# AIM OF THE TASK
Without including any image, repeat every record exactly.

# SOURCE DATA
-- -- --
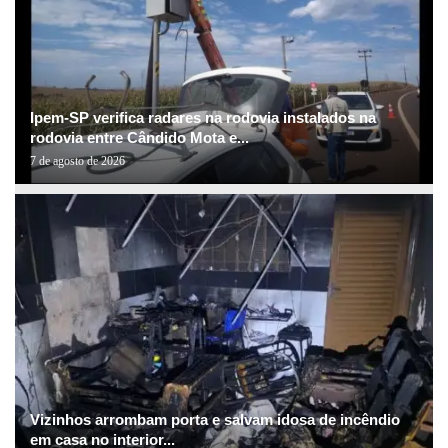
Ipem-SP verifica radares na rodovia instalados na
rodovia entre Cândido Mota e...
7 de agosto de 2026
Vizinhos arrombam porta e salvam idosa de incêndio
em casa no interior...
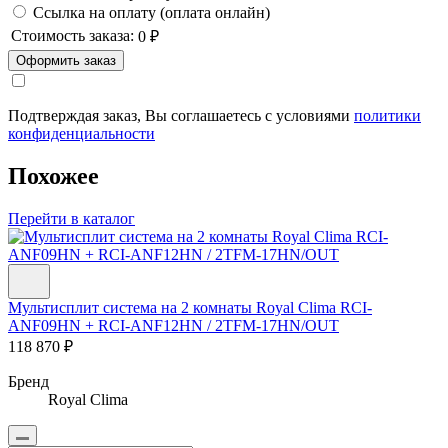
Ссылка на оплату (оплата онлайн)
Стоимость заказа:
0 ₽
Оформить заказ
Подтверждая заказ, Вы соглашаетесь с условиями
политики
конфиденциальности
Похожее
Перейти в каталог
Мультисплит система на 2 комнаты Royal Clima RCI-
ANF09HN + RCI-ANF12HN / 2TFM-17HN/OUT
118 870 ₽
Бренд
Royal Clima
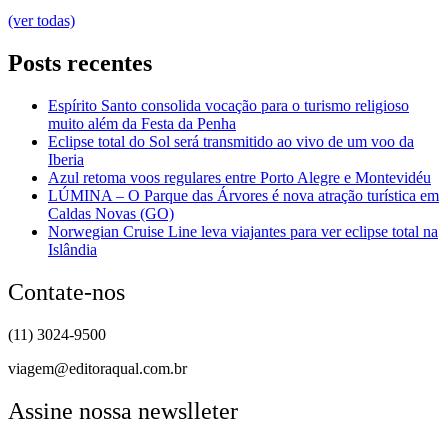
(ver todas)
Posts recentes
Espírito Santo consolida vocação para o turismo religioso
muito além da Festa da Penha
Eclipse total do Sol será transmitido ao vivo de um voo da
Iberia
Azul retoma voos regulares entre Porto Alegre e Montevidéu
LÚMINA – O Parque das Árvores é nova atração turística em
Caldas Novas (GO)
Norwegian Cruise Line leva viajantes para ver eclipse total na
Islândia
Contate-nos
(11) 3024-9500
viagem@editoraqual.com.br
Assine nossa newslleter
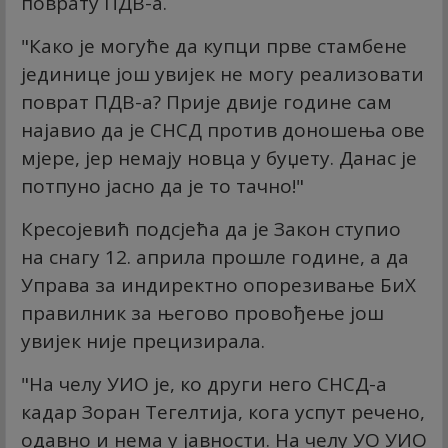
поврату ПДВ-а.
"Како је могуће да купци прве стамбене
јединице још увијек не могу реализовати
поврат ПДВ-а? Прије двије године сам
најавио да је СНСД против доношења ове
мјере, јер немају новца у буџету. Данас је
потпуно јасно да је то тачно!"
Кресојевић подсјећа да је Закон ступио
на снагу 12. априла прошле године, а да
Управа за индиректно опорезивање БиХ
правилник за његово провођење још
увијек није прецизирала.
"На челу УИО је, ко други него СНСД-а
кадар Зоран Тегелтија, кога успут речено,
одавно и нема у јавности. На челу УО УИО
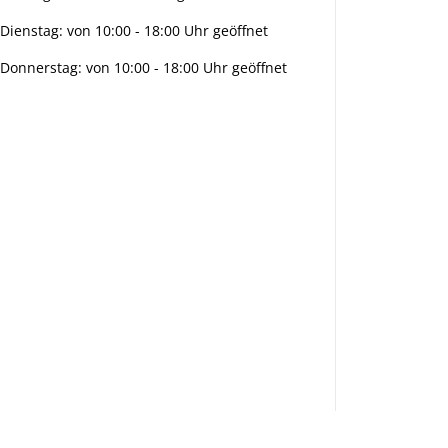
Dienstag: von 10:00 - 18:00 Uhr geöffnet
Donnerstag: von 10:00 - 18:00 Uhr geöffnet
Info:
Active:
Smarty
interpreti
eren:
Key:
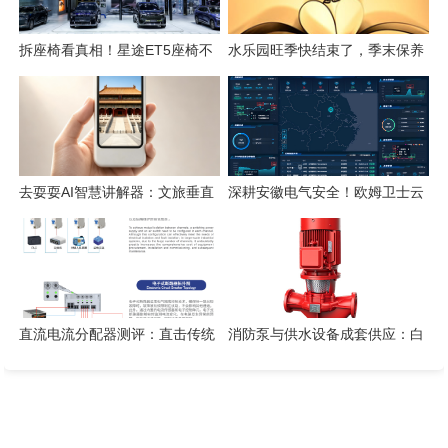
拆座椅看真相！星途ET5座椅不
水乐园旺季快结束了，季末保养
只是舒适，技术藏满诚意
这几件事千万别省
去耍耍AI智慧讲解器：文旅垂直
深耕安徽电气安全！欧姆卫士云
赛道的芯片级实践
平台构筑电气火灾智能监测防线
直流电流分配器测评：直击传统
消防泵与供水设备成套供应：白
空开四大痛点
云泵业方案实测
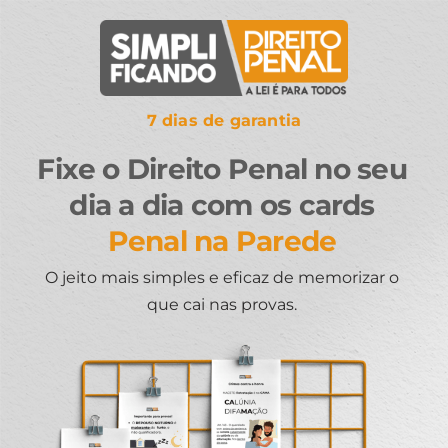
7 dias de garantia
Fixe o Direito Penal no seu
dia a dia com os cards
Penal na Parede
O jeito mais simples e eficaz de memorizar o
que cai nas provas.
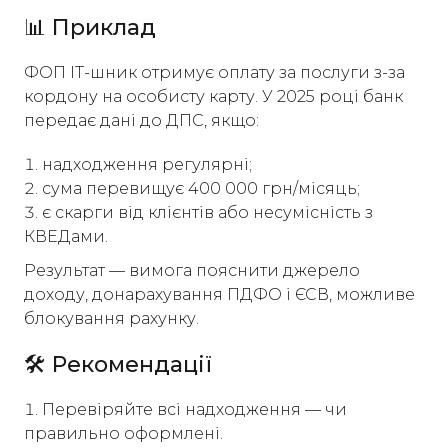
📊 Приклад
ФОП ІТ-шник отримує оплату за послуги з-за
кордону на особисту карту. У 2025 році банк
передає дані до ДПС, якщо:
надходження регулярні;
сума перевищує 400 000 грн/місяць;
є скарги від клієнтів або несумісність з
КВЕДами.
Результат — вимога пояснити джерело
доходу, донарахування ПДФО і ЄСВ, можливе
блокування рахунку.
🛠️ Рекомендації
Перевіряйте всі надходження — чи
правильно оформлені.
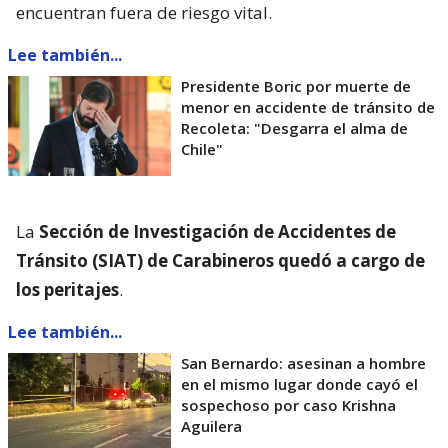
encuentran fuera de riesgo vital.
Lee también...
Presidente Boric por muerte de
menor en accidente de tránsito de
Recoleta: "Desgarra el alma de
Chile"
La
Sección de Investigación de Accidentes de
Tránsito (SIAT) de Carabineros quedó a cargo de
los peritajes
.
Lee también...
San Bernardo: asesinan a hombre
en el mismo lugar donde cayó el
sospechoso por caso Krishna
Aguilera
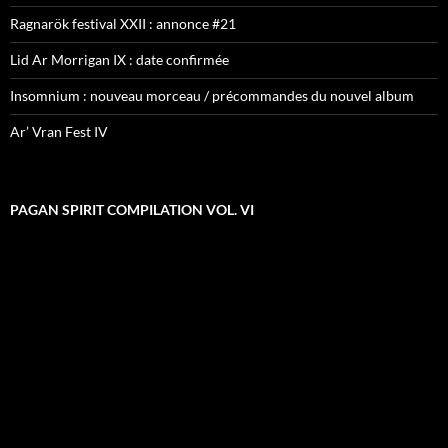
Ragnarök festival XXII : annonce #21
Lid Ar Morrigan IX : date confirmée
Insomnium : nouveau morceau / précommandes du nouvel album
Ar’ Vran Fest IV
PAGAN SPIRIT COMPILATION VOL. VI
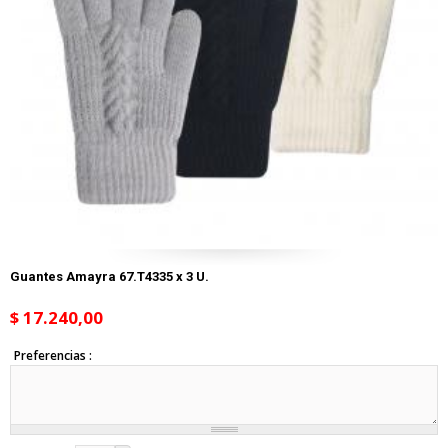
Guantes Amayra 67.T4335 x 3 U.
$ 17.240,00
Preferencias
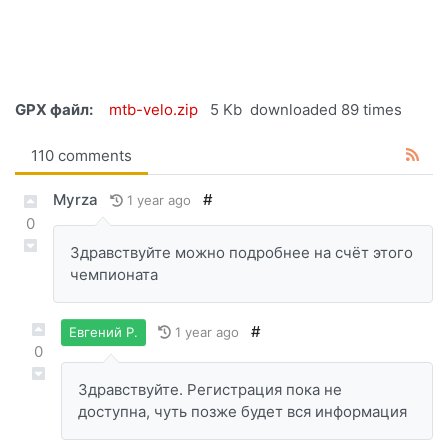
GPX файл:
mtb-velo.zip
5 Kb
downloaded 89 times
110 comments
Myrza
#
1 year ago
0
Здравствуйте можно подробнее на счёт этого
чемпионата
#
1 year ago
Евгений Р.
0
Здравствуйте. Регистрация пока не
доступна, чуть позже будет вся информация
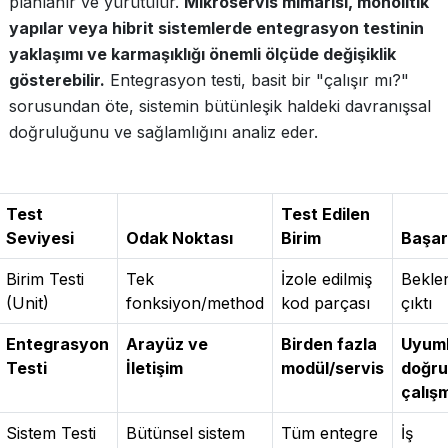
planlanır ve yürütülür.
Mikroservis mimarisi, monolitik
yapılar veya hibrit sistemlerde entegrasyon testinin
yaklaşımı ve karmaşıklığı önemli ölçüde değişiklik
gösterebilir.
Entegrasyon testi, basit bir "çalışır mı?"
sorusundan öte, sistemin bütünleşik haldeki davranışsal
doğruluğunu ve sağlamlığını analiz eder.
Test
Test Edilen
Seviyesi
Odak Noktası
Birim
Başarı
Birim Testi
Tek
İzole edilmiş
Bekle
(Unit)
fonksiyon/method
kod parçası
çıktı
Entegrasyon
Arayüz ve
Birden fazla
Uyuml
Testi
İletişim
modül/servis
doğru 
çalış
Sistem Testi
Bütünsel sistem
Tüm entegre
İş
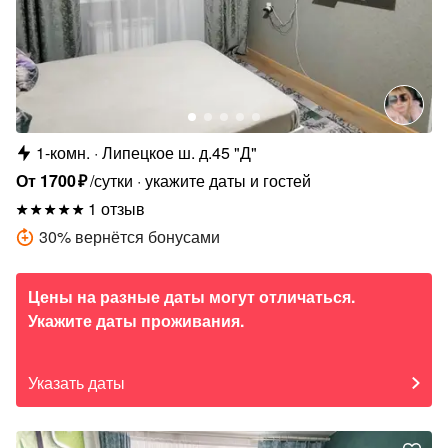
1-комн.
Липецкое ш. д.45 "Д"
От
1700
₽
/сутки
укажите даты и гостей
1 отзыв
30
%
вернётся бонусами
Цены на разные даты могут отличаться.
Укажите даты проживания.
Указать даты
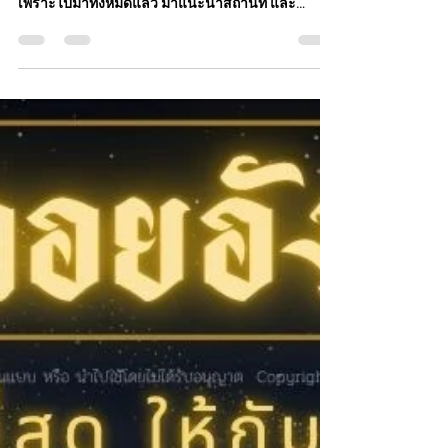
สถานที่แนะนำ10ที่เที่ยวอยุธยาไม่ใช่วัด พิกัดพร้อมให้
ท่องเที่ยวสำหรับท่านที่ไม่ต้องการจะไปวัดหรือคาเฟ่
เพราะไปมาทั้งหมดแล้ว มาแนะนำสถานที่ และ
กิจกรรมให้ได้ใช้ในการท่องเที่ยวกันนะครับ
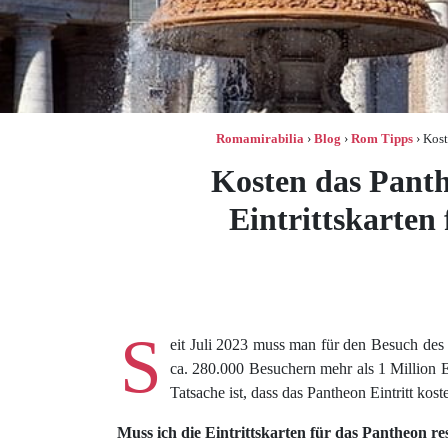
Romamirabilia
›
Blog
›
Rom Tipps
›
Kost
Kosten das Panth
Eintrittskarten
S
eit Juli 2023 muss man für den Besuch des
ca. 280.000 Besuchern mehr als 1 Million E
Tatsache ist, dass das Pantheon Eintritt koste
Muss ich die Eintrittskarten für das Pantheon re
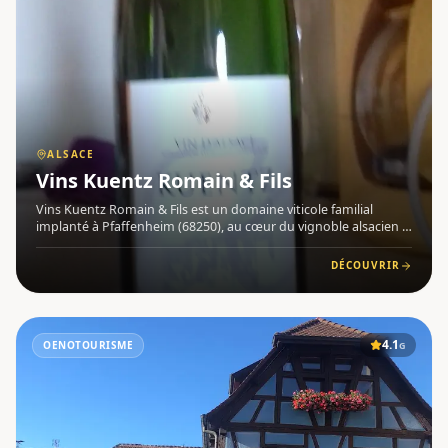
ALSACE
Vins Kuentz Romain & Fils
Vins Kuentz Romain & Fils est un domaine viticole familial
implanté à Pfaffenheim (68250), au cœur du vignoble alsacien .
Établi sur les coteaux ensoleillés de cette appellation
emblématique, le domaine bénéficie d'un sous-sol géologique
DÉCOUVRIR
d'
4.1
OENOTOURISME
G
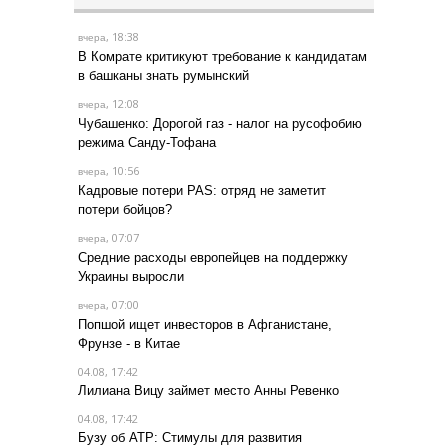
, 18:38
вчера
В Комрате критикуют требование к кандидатам
в башканы знать румынский
, 12:08
вчера
Чубашенко: Дорогой газ - налог на русофобию
режима Санду-Тофана
, 10:56
вчера
Кадровые потери PAS: отряд не заметит
потери бойцов?
, 07:07
вчера
Средние расходы европейцев на поддержку
Украины выросли
, 07:00
вчера
Попшой ищет инвесторов в Афганистане,
Фрунзе - в Китае
04.08, 17:42
Лилиана Вицу займет место Анны Ревенко
04.08, 17:42
Бузу об АТР: Стимулы для развития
-- -- --
# RESPONSE TO THIS EXERCISE
Ipem-SP verifica radares na rodovia instalados na
rodovia entre Cândido Mota e...
7 de agosto de 2026
Vizinhos arrombam porta e salvam idosa de incêndio
em casa no interior...
Ссылка на оплату (оплата онлайн)
Стоимость заказа:
0 ₽
Оформить заказ
Подтверждая заказ, Вы соглашаетесь с условиями
политики
конфиденциальности
Похожее
Перейти в каталог
Мультисплит система на 2 комнаты Royal Clima RCI-
ANF09HN + RCI-ANF12HN / 2TFM-17HN/OUT
118 870 ₽
Бренд
Royal Clima
(ver todas)
Posts recentes
Espírito Santo consolida vocação para o turismo religioso
muito além da Festa da Penha
Eclipse total do Sol será transmitido ao vivo de um voo da
Iberia
Azul retoma voos regulares entre Porto Alegre e Montevidéu
LÚMINA – O Parque das Árvores é nova atração turística em
Caldas Novas (GO)
Norwegian Cruise Line leva viajantes para ver eclipse total na
Islândia
Contate-nos
(11) 3024-9500
viagem@editoraqual.com.br
Assine nossa newslleter
поврату ПДВ-а.
"Како је могуће да купци прве стамбене
јединице још увијек не могу реализовати
поврат ПДВ-а? Прије двије године сам
најавио да је СНСД против доношења ове
мјере, јер немају новца у буџету. Данас је
потпуно јасно да је то тачно!"
Кресојевић подсјећа да је Закон ступио
на снагу 12. априла прошле године, а да
Управа за индиректно опорезивање БиХ
правилник за његово провођење још
увијек није прецизирала.
"На челу УИО је, ко други него СНСД-а
кадар Зоран Тегелтија, кога успут речено,
одавно и нема у јавности. На челу УО УИО
Dienstag: von 10:00 - 18:00 Uhr geöffnet
Donnerstag: von 10:00 - 18:00 Uhr geöffnet
Info:
Active:
Smarty
interpreti
eren:
Key:
拆座椅看真相！星途ET5座椅不
水乐园旺季快结束了，季末保养
只是舒适，技术藏满诚意
这几件事千万别省
去耍耍AI智慧讲解器：文旅垂直
深耕安徽电气安全！欧姆卫士云
赛道的芯片级实践
平台构筑电气火灾智能监测防线
直流电流分配器测评：直击传统
消防泵与供水设备成套供应：白
空开四大痛点
云泵业方案实测
7 dias de garantia
Fixe o Direito Penal no seu
dia a dia com os cards
Penal na Parede
O jeito mais simples e eficaz de memorizar o
que cai nas provas.
📊 Приклад
ФОП ІТ-шник отримує оплату за послуги з-за
кордону на особисту карту. У 2025 році банк
передає дані до ДПС, якщо:
надходження регулярні;
сума перевищує 400 000 грн/місяць;
є скарги від клієнтів або несумісність з
КВЕДами.
Результат — вимога пояснити джерело
доходу, донарахування ПДФО і ЄСВ, можливе
блокування рахунку.
🛠️ Рекомендації
Перевіряйте всі надходження — чи
правильно оформлені.
encuentran fuera de riesgo vital.
Lee también...
Presidente Boric por muerte de
menor en accidente de tránsito de
Recoleta: "Desgarra el alma de
Chile"
La
Sección de Investigación de Accidentes de
Tránsito (SIAT) de Carabineros quedó a cargo de
los peritajes
.
Lee también...
San Bernardo: asesinan a hombre
en el mismo lugar donde cayó el
sospechoso por caso Krishna
Aguilera
Ragnarök festival XXII : annonce #21
Lid Ar Morrigan IX : date confirmée
Insomnium : nouveau morceau / précommandes du nouvel album
Ar’ Vran Fest IV
PAGAN SPIRIT COMPILATION VOL. VI
Guantes Amayra 67.T4335 x 3 U.
$ 17.240,00
Preferencias
GPX файл:
mtb-velo.zip
5 Kb
downloaded 89 times
110 comments
Myrza
#
1 year ago
0
Здравствуйте можно подробнее на счёт этого
чемпионата
#
1 year ago
Евгений Р.
0
Здравствуйте. Регистрация пока не
доступна, чуть позже будет вся информация
planlanır ve yürütülür.
Mikroservis mimarisi, monolitik
yapılar veya hibrit sistemlerde entegrasyon testinin
yaklaşımı ve karmaşıklığı önemli ölçüde değişiklik
gösterebilir.
Entegrasyon testi, basit bir "çalışır mı?"
sorusundan öte, sistemin bütünleşik haldeki davranışsal
doğruluğunu ve sağlamlığını analiz eder.
Test
Test Edilen
Seviyesi
Odak Noktası
Birim
Başarı
Birim Testi
Tek
İzole edilmiş
Bekle
(Unit)
fonksiyon/method
kod parçası
çıktı
Entegrasyon
Arayüz ve
Birden fazla
Uyuml
Testi
İletişim
modül/servis
doğru 
çalış
Sistem Testi
Bütünsel sistem
Tüm entegre
İş
1-комн.
Липецкое ш. д.45 "Д"
От
1700
₽
/сутки
укажите даты и гостей
1 отзыв
30
%
вернётся бонусами
Цены на разные даты могут отличаться.
Укажите даты проживания.
Указать даты
สถานที่แนะนำ10ที่เที่ยวอยุธยาไม่ใช่วัด พิกัดพร้อมให้
ท่องเที่ยวสำหรับท่านที่ไม่ต้องการจะไปวัดหรือคาเฟ่
เพราะไปมาทั้งหมดแล้ว มาแนะนำสถานที่ และ
กิจกรรมให้ได้ใช้ในการท่องเที่ยวกันนะครับ
Romamirabilia
›
Blog
›
Rom Tipps
›
Kost
Kosten das Panth
Eintrittskarten
S
eit Juli 2023 muss man für den Besuch des
ca. 280.000 Besuchern mehr als 1 Million E
Tatsache ist, dass das Pantheon Eintritt koste
Muss ich die Eintrittskarten für das Pantheon re
ALSACE
Vins Kuentz Romain & Fils
Vins Kuentz Romain & Fils est un domaine viticole familial
implanté à Pfaffenheim (68250), au cœur du vignoble alsacien .
Établi sur les coteaux ensoleillés de cette appellation
emblématique, le domaine bénéficie d'un sous-sol géologique
DÉCOUVRIR
d'
4.1
OENOTOURISME
G
, 18:38
вчера
В Комрате критикуют требование к кандидатам
в башканы знать румынский
, 12:08
вчера
Чубашенко: Дорогой газ - налог на русофобию
режима Санду-Тофана
, 10:56
вчера
Кадровые потери PAS: отряд не заметит
потери бойцов?
, 07:07
вчера
Средние расходы европейцев на поддержку
Украины выросли
, 07:00
вчера
Попшой ищет инвесторов в Афганистане,
Фрунзе - в Китае
04.08, 17:42
Лилиана Вицу займет место Анны Ревенко
04.08, 17:42
Бузу об АТР: Стимулы для развития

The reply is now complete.